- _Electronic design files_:
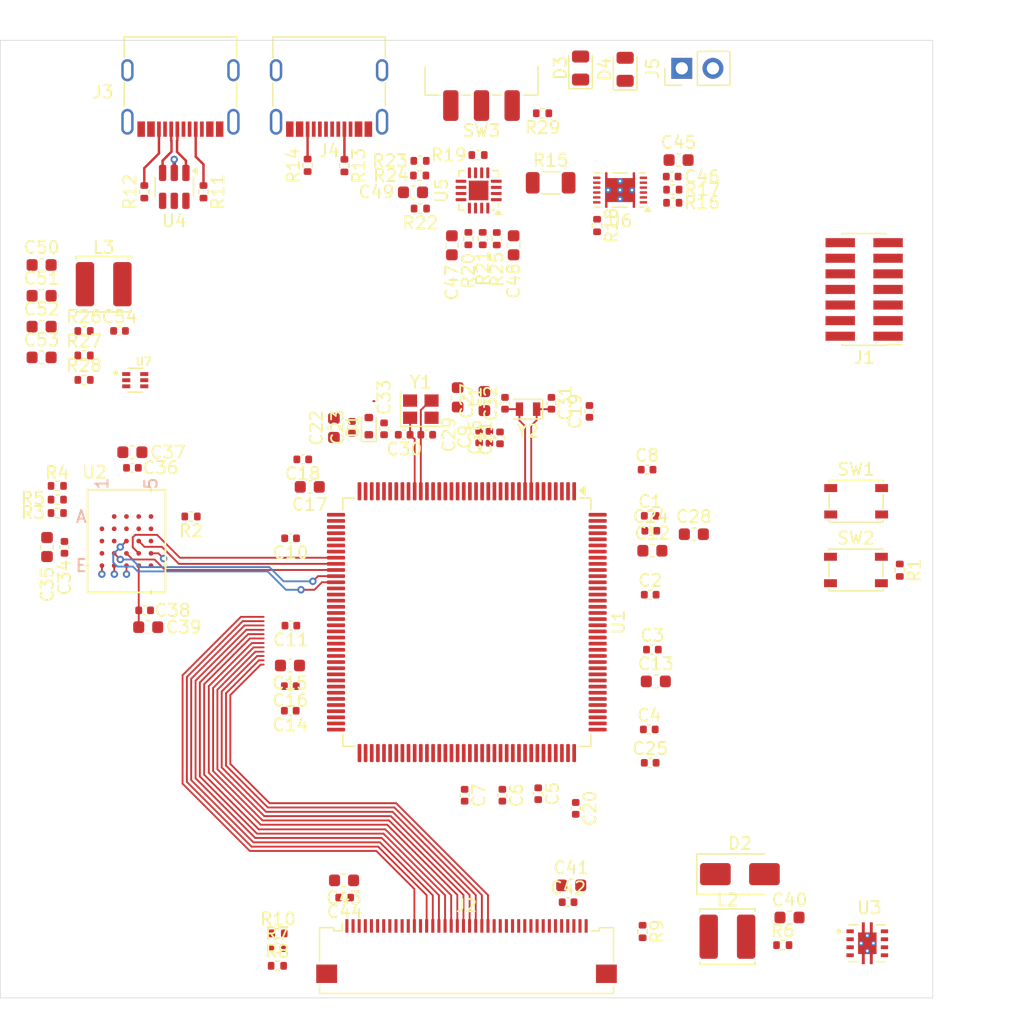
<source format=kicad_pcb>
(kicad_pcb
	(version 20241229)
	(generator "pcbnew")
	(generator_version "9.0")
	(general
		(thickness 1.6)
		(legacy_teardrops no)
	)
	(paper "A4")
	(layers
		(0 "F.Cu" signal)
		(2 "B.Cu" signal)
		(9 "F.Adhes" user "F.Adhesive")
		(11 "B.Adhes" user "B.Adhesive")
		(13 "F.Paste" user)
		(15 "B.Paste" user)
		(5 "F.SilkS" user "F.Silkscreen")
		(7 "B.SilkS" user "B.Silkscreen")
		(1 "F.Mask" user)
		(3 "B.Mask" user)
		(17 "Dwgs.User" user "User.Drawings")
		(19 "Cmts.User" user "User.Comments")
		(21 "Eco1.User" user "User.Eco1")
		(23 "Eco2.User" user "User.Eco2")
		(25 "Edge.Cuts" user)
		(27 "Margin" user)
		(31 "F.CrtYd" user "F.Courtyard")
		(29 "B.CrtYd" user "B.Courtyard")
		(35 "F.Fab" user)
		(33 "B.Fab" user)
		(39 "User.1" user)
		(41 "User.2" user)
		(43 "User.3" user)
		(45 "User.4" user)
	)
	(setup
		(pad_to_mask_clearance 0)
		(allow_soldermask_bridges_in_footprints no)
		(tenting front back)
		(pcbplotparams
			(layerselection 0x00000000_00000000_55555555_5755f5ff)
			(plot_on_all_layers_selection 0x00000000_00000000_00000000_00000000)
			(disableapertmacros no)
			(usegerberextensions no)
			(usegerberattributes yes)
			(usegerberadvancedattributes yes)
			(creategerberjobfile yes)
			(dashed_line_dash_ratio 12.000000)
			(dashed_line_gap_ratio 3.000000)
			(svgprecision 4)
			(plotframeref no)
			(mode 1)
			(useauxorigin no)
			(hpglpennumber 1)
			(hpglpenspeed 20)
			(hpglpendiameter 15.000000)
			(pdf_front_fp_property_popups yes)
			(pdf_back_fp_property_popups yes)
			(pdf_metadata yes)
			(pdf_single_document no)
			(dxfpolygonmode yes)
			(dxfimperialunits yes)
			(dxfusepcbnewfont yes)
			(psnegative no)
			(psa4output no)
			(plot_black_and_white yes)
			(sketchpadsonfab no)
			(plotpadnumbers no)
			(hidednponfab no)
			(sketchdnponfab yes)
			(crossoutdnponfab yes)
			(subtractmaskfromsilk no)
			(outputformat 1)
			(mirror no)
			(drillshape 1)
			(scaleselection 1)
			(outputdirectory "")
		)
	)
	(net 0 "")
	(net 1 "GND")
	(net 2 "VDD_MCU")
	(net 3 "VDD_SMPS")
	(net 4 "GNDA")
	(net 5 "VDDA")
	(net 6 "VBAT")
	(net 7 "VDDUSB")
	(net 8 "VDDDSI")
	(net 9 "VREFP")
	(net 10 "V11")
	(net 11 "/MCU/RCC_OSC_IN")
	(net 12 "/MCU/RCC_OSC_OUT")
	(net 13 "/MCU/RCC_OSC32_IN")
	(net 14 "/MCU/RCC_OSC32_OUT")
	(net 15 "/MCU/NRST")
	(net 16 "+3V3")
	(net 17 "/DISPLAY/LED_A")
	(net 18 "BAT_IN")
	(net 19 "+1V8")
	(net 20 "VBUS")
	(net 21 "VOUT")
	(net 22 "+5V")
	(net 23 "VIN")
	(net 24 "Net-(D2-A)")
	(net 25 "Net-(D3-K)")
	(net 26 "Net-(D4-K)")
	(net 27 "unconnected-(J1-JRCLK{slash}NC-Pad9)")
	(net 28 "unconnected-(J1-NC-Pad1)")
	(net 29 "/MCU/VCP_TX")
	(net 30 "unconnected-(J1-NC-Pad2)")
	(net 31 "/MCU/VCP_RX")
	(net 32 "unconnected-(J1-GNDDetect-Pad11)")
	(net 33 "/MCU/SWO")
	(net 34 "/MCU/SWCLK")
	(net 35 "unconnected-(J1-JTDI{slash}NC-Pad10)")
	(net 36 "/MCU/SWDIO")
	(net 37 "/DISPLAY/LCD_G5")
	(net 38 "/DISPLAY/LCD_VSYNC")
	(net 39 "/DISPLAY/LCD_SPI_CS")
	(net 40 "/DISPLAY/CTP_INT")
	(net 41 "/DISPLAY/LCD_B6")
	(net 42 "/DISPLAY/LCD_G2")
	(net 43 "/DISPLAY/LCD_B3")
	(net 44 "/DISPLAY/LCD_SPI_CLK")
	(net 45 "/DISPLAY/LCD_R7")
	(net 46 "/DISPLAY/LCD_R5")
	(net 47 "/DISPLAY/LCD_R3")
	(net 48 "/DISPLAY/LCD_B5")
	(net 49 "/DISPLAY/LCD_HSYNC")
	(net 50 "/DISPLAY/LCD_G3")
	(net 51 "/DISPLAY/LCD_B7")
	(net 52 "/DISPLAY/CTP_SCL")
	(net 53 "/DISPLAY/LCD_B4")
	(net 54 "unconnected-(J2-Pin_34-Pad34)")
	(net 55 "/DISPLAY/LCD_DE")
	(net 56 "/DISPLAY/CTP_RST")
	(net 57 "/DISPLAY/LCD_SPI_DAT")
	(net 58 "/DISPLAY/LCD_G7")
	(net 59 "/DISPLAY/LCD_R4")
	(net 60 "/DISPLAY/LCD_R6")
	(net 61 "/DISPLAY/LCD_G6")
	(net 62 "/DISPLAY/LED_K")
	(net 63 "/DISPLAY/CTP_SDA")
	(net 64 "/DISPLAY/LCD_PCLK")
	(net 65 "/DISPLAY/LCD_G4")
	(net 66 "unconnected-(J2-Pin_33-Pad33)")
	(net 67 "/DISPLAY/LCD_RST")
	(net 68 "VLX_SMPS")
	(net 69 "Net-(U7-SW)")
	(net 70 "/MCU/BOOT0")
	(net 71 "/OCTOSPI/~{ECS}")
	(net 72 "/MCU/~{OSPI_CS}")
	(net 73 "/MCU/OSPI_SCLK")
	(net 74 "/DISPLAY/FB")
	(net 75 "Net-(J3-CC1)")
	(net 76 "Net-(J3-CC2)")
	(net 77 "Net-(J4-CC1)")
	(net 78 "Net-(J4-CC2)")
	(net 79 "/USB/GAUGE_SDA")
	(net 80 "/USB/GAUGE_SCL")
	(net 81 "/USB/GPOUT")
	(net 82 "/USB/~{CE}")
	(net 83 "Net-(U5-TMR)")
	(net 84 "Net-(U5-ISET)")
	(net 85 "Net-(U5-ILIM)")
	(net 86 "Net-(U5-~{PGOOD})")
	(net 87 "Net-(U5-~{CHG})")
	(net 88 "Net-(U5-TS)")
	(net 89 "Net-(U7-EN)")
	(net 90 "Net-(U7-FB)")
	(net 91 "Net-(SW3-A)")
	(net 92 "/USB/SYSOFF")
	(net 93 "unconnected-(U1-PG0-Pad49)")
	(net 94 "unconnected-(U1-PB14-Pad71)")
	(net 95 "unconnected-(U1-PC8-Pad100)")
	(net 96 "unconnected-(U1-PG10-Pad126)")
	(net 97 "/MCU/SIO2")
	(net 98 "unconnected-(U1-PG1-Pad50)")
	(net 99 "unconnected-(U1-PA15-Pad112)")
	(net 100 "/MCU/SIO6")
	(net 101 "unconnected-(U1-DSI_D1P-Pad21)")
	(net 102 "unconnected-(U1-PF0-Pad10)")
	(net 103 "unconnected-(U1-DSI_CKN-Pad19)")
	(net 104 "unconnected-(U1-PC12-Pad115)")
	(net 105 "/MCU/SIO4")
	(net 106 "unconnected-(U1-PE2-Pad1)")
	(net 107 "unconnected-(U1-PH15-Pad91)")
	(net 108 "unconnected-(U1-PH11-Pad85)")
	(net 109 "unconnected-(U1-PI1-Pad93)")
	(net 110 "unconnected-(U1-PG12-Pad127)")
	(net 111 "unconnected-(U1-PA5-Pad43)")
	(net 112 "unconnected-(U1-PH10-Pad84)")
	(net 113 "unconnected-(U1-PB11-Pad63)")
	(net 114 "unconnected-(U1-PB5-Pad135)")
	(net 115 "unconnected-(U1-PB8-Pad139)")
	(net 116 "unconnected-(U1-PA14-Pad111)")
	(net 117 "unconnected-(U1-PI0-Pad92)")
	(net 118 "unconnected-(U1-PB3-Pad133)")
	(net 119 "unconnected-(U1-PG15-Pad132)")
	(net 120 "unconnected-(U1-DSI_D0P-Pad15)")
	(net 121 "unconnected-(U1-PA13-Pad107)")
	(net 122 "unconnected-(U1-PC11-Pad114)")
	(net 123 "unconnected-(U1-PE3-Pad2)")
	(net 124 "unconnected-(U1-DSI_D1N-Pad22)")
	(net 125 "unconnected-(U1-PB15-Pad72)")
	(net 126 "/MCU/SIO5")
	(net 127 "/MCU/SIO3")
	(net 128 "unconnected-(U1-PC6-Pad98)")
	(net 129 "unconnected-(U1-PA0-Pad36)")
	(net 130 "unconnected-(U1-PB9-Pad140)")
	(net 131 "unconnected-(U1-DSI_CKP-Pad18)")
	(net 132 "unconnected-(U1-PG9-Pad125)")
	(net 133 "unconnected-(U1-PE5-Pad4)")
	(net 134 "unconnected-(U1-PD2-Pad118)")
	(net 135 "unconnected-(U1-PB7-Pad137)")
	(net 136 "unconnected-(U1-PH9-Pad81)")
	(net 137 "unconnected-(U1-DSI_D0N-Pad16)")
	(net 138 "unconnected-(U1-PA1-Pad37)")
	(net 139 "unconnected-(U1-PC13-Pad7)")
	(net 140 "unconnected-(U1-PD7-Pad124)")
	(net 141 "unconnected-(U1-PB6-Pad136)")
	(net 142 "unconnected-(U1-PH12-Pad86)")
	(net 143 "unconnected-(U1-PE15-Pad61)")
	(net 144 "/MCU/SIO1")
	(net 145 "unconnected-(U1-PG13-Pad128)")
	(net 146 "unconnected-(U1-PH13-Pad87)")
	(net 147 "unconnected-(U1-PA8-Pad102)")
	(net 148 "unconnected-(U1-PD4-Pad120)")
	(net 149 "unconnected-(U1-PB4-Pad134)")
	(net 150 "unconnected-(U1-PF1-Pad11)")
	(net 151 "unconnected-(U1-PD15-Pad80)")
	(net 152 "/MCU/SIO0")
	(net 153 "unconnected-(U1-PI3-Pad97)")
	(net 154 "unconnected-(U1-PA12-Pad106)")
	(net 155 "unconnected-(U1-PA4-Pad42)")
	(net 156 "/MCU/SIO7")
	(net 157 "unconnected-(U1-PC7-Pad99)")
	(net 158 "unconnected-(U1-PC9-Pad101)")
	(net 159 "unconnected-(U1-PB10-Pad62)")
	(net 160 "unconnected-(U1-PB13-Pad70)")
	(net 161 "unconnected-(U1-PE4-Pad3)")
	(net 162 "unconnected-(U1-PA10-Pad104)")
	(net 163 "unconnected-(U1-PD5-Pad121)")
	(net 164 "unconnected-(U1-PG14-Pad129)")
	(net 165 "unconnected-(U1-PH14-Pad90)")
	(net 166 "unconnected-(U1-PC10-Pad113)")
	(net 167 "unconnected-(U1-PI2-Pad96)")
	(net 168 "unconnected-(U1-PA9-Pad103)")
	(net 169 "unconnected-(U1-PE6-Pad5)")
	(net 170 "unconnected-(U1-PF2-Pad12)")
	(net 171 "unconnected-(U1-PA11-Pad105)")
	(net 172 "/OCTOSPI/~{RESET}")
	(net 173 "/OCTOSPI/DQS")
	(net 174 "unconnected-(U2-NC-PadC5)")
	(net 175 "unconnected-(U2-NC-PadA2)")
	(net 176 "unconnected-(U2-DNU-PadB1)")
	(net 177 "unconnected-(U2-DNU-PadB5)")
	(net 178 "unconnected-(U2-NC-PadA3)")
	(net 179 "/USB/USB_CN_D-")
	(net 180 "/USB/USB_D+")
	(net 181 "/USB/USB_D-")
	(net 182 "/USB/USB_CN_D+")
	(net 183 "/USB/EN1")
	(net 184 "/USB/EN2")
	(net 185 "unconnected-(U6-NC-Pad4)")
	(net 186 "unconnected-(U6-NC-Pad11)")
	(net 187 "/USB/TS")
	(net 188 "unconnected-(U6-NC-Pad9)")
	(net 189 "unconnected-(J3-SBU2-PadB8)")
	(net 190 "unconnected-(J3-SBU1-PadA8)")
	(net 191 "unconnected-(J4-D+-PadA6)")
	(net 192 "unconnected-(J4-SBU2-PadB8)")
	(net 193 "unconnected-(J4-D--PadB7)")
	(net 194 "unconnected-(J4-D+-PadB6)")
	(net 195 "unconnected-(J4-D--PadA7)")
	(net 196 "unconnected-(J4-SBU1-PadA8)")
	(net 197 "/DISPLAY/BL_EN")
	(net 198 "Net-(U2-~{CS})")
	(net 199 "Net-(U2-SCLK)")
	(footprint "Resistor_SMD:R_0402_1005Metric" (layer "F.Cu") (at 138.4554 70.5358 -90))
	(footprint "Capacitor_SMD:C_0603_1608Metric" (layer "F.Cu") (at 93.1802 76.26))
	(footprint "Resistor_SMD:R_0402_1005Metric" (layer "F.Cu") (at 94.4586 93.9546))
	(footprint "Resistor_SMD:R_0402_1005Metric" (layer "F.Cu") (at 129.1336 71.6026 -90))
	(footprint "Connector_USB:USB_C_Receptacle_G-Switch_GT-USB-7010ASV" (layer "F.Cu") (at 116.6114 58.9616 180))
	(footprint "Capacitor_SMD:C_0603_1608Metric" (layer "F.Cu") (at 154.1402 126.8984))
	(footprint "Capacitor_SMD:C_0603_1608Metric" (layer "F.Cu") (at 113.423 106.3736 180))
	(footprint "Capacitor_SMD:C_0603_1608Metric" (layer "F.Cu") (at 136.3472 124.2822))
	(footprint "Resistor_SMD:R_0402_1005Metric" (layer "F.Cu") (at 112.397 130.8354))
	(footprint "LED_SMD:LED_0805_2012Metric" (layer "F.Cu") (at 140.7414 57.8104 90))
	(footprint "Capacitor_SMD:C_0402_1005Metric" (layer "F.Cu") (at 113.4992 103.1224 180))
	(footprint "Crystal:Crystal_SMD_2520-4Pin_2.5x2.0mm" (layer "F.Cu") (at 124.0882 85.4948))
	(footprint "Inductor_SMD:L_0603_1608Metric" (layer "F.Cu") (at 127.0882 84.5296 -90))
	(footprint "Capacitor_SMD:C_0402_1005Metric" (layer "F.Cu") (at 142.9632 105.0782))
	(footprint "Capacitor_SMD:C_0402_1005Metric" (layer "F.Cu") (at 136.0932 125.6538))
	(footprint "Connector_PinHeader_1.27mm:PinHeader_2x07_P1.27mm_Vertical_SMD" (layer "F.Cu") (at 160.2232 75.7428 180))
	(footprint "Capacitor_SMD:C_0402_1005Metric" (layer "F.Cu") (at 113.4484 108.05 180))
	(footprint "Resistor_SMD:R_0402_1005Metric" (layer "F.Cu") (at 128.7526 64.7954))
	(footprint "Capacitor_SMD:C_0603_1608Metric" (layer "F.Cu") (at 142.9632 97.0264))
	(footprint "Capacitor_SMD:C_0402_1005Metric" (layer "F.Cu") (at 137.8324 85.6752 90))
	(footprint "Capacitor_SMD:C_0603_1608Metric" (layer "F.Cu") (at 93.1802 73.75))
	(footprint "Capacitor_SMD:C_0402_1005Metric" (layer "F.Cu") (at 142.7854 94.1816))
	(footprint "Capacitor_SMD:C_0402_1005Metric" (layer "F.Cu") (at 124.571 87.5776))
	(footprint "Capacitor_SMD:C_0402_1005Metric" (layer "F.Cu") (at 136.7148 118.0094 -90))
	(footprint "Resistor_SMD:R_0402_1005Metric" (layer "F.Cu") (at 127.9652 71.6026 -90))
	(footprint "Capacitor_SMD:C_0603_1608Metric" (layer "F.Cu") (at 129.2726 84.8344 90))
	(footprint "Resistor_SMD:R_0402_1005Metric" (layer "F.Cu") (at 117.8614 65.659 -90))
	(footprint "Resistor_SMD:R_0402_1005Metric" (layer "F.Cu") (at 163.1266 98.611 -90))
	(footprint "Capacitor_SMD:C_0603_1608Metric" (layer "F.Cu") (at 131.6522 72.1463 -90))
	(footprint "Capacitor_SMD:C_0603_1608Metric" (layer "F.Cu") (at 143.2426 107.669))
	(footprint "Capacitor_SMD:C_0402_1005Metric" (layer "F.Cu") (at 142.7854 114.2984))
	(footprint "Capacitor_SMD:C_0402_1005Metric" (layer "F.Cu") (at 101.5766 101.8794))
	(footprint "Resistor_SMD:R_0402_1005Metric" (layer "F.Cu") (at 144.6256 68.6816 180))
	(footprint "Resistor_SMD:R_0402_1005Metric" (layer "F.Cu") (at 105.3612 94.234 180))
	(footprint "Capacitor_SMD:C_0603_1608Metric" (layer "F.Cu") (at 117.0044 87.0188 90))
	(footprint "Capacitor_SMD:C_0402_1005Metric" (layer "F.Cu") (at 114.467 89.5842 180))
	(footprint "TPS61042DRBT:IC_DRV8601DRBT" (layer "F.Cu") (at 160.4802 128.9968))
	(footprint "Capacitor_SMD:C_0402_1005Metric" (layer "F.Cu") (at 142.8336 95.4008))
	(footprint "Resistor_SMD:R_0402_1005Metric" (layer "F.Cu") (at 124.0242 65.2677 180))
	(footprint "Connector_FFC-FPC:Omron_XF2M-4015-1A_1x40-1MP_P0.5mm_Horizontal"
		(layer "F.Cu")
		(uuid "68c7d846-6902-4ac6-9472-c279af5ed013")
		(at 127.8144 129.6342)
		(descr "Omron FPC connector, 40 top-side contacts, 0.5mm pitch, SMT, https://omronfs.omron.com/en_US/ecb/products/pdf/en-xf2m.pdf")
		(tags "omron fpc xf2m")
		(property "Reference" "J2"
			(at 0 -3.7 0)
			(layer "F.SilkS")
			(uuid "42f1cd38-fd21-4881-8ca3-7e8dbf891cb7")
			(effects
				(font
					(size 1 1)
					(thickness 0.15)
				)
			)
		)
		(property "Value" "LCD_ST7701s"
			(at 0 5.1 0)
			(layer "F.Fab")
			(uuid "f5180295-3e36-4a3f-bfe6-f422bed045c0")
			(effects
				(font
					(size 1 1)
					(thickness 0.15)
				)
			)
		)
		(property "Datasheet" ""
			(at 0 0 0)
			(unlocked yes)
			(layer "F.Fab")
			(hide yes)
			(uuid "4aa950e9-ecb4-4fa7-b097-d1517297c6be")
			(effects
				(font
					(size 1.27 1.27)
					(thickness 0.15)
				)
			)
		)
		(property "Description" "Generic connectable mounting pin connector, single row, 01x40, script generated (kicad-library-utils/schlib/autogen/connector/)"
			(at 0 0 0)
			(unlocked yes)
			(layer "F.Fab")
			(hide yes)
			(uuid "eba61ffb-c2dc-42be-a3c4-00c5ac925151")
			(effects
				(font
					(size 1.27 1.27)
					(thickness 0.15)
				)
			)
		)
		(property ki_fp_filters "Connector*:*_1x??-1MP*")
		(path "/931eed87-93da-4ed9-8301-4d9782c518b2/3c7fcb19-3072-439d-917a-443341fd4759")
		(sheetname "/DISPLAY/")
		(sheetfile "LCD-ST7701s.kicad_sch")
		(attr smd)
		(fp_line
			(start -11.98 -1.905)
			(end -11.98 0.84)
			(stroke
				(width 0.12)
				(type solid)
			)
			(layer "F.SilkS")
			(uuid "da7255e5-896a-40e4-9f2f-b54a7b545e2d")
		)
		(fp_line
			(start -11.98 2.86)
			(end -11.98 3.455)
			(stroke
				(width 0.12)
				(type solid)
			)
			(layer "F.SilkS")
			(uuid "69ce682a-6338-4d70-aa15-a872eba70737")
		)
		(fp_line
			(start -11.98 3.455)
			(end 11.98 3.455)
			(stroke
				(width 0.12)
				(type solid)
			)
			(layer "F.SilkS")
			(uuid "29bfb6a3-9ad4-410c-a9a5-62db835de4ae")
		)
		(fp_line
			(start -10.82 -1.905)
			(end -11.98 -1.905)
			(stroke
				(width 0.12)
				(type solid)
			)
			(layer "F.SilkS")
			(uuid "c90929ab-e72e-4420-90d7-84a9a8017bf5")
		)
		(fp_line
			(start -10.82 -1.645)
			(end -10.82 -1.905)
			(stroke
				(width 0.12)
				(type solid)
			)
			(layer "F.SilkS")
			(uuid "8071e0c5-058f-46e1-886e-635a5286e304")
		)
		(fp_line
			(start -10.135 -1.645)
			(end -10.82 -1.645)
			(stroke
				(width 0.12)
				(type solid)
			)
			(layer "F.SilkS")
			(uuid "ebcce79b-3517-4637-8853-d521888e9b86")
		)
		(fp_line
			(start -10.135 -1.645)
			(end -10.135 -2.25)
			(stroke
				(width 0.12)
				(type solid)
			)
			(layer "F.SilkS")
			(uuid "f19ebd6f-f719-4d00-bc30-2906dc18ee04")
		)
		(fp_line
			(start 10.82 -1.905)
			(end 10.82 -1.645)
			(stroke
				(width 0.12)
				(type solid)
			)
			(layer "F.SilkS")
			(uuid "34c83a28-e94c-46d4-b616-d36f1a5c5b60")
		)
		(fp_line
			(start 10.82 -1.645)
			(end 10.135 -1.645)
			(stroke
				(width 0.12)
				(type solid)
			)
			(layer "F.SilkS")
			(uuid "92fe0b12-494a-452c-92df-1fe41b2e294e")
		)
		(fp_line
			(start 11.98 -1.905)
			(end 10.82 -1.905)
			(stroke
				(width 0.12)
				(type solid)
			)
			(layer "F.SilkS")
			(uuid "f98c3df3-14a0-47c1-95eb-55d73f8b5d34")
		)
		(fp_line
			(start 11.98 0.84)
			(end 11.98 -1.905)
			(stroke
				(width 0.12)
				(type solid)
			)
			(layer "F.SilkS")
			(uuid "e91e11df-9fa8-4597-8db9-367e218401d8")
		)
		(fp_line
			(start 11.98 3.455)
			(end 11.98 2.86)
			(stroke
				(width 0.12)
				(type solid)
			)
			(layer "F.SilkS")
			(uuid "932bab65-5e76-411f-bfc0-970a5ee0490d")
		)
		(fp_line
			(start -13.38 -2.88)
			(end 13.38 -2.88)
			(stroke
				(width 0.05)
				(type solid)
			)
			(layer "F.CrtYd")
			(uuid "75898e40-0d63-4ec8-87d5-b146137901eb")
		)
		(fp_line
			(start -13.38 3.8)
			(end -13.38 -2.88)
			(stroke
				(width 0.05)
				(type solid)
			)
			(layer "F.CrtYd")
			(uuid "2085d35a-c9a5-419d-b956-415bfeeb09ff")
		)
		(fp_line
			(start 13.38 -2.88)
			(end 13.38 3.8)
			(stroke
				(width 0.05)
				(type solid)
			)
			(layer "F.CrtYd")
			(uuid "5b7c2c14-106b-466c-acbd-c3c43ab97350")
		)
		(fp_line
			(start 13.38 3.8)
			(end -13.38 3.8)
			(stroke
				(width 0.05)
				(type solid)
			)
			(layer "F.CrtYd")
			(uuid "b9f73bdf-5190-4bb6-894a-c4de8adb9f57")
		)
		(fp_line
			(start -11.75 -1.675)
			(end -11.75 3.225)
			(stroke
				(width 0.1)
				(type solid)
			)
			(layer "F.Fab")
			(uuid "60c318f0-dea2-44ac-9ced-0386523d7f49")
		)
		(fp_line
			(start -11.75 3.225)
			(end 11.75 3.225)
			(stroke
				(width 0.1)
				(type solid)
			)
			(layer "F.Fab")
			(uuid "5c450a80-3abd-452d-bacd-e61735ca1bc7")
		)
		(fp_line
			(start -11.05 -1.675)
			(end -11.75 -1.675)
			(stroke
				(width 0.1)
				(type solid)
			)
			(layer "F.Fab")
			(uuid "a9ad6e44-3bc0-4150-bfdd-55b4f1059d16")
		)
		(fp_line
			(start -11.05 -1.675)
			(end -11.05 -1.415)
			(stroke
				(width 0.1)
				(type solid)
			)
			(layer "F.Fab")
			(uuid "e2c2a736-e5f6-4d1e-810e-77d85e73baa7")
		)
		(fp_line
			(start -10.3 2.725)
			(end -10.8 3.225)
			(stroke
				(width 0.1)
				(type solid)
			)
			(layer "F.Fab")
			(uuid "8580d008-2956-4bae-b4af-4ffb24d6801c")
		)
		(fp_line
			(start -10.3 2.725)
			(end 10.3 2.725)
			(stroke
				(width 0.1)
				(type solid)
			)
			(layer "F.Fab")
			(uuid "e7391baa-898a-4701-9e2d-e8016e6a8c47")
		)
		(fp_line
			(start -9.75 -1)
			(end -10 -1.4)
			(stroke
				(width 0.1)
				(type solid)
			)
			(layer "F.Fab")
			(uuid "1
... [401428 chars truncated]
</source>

- _Your task_:
In the records above, find each line with the word "Adhes" and copy it.

- _Problem solution_:
		(9 "F.Adhes" user "F.Adhesive")
		(11 "B.Adhes" user "B.Adhesive")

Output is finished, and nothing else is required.